The Limits of State Action

Wilhelm von Humboldt, born Potsdam 1767, died Tegel 1835.

Humboldt's work on the self-development of man and the role of the state argues that a state seeking to provide for more then the physical safety of its citizens will inevitably destroy the freedom and the creativity of individuals. The only source of progress in a liberal society is the free interaction of free people. In Humboldt's view human beings strive for self-cultivation within society and require a free society for their full development.

Go on. Read it. You know you should. You might even want to.

5 comments:

Sackerson said...

You would make Humboldt Current again?

hatfield girl said...

Yes, S.

(Why do I feel like an angel on a surfboard and that you are a first glimpse of a circling shark?)

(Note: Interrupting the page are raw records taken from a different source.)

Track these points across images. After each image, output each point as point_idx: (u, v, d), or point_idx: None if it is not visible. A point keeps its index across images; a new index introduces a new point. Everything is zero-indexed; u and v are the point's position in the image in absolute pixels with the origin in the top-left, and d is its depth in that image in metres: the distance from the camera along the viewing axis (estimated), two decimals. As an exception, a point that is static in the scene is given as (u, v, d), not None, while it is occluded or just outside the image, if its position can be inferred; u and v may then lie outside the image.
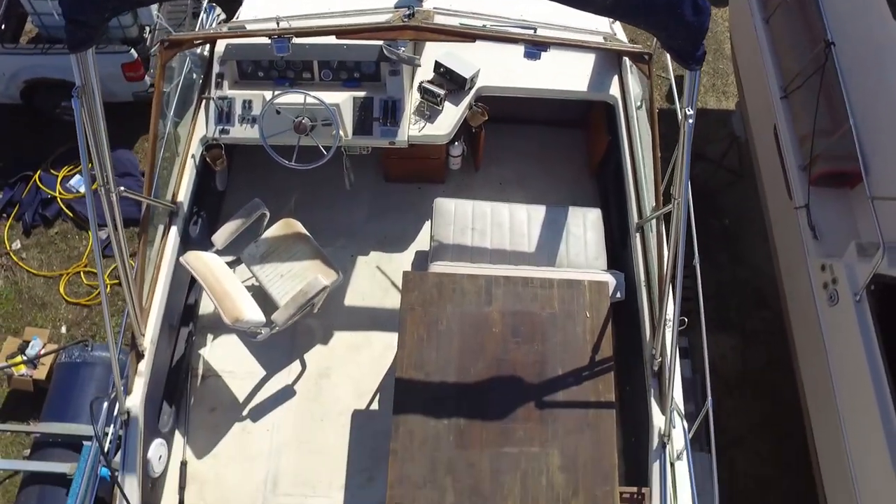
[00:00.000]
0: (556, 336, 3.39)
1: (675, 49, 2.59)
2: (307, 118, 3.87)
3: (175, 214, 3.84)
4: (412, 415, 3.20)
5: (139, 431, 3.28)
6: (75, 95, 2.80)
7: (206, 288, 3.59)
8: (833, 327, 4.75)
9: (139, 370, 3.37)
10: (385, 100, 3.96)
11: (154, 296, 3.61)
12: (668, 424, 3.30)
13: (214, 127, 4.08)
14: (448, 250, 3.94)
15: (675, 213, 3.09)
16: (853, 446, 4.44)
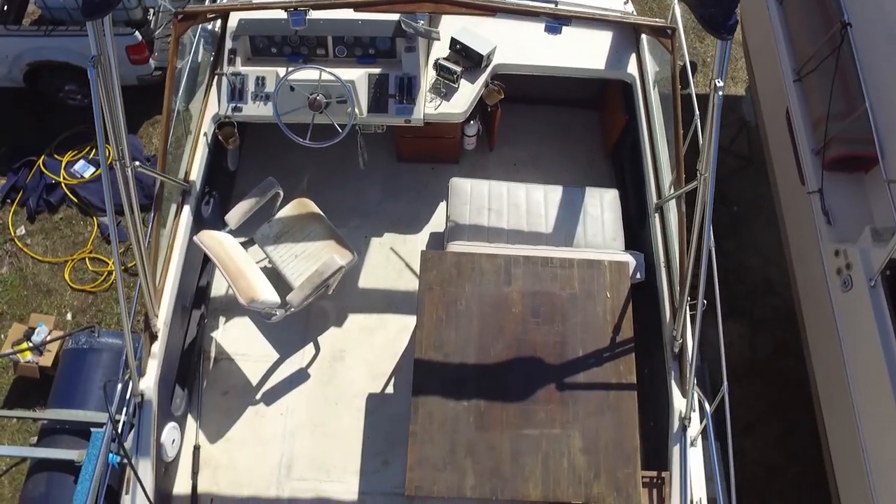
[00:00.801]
0: (576, 316, 3.34)
1: (706, 18, 2.54)
2: (322, 95, 3.80)
3: (188, 193, 3.78)
4: (431, 396, 3.16)
5: (153, 414, 3.24)
6: (91, 65, 2.73)
7: (220, 268, 3.54)
8: (847, 313, 4.69)
9: (152, 352, 3.33)
10: (401, 76, 3.89)
11: (167, 276, 3.56)
12: (689, 408, 3.26)
13: (227, 104, 4.02)
14: (465, 230, 3.89)
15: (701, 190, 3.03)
16: (868, 436, 4.39)
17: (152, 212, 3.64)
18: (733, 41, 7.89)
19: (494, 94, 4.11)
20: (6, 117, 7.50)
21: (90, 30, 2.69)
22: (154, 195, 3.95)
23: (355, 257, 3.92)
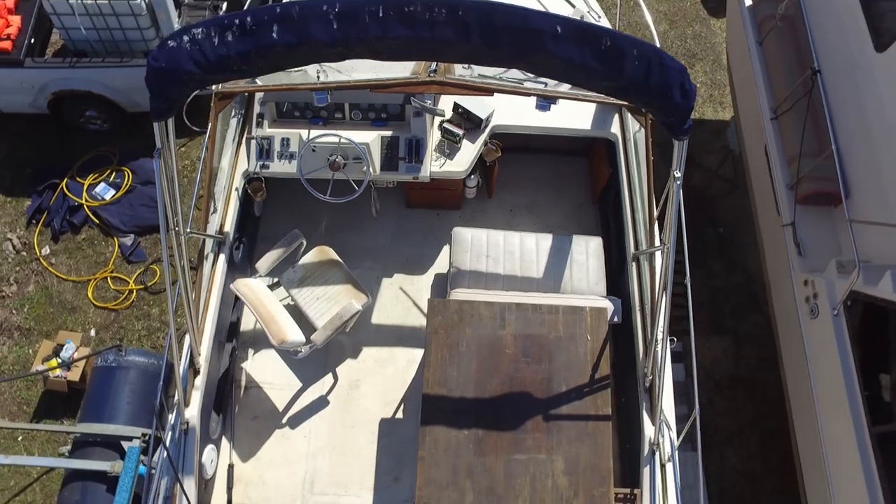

Bagsy no discussion in German, should you honour us with your thoughts, as all my German books are in Florence and I am in the country.

Anonymous said...

Sackerson, PLEASE.

It's Friday morning and we don't need puns like that.

Sackerson said...

Anon - sorry, it was too tempting. HG - No shark I. To which of Humboldt's works do you refer, seeing that he wrote a lot of natural history and cosmology?

hatfield girl said...

And he taught Mme de Stael German, S.
To quote Burrow quoting Madame:

'Mme de Stael, obviously assuming, reasonably enough, that she had met them all, called him simply "la plus grande capacite de l'Europe". Schiller found him 'the ideal balance of reason and emotion..'

So I thought he was a good bet for learning German. But he turned out o be the bees knees for just about every idea in his day. Which was quite a day.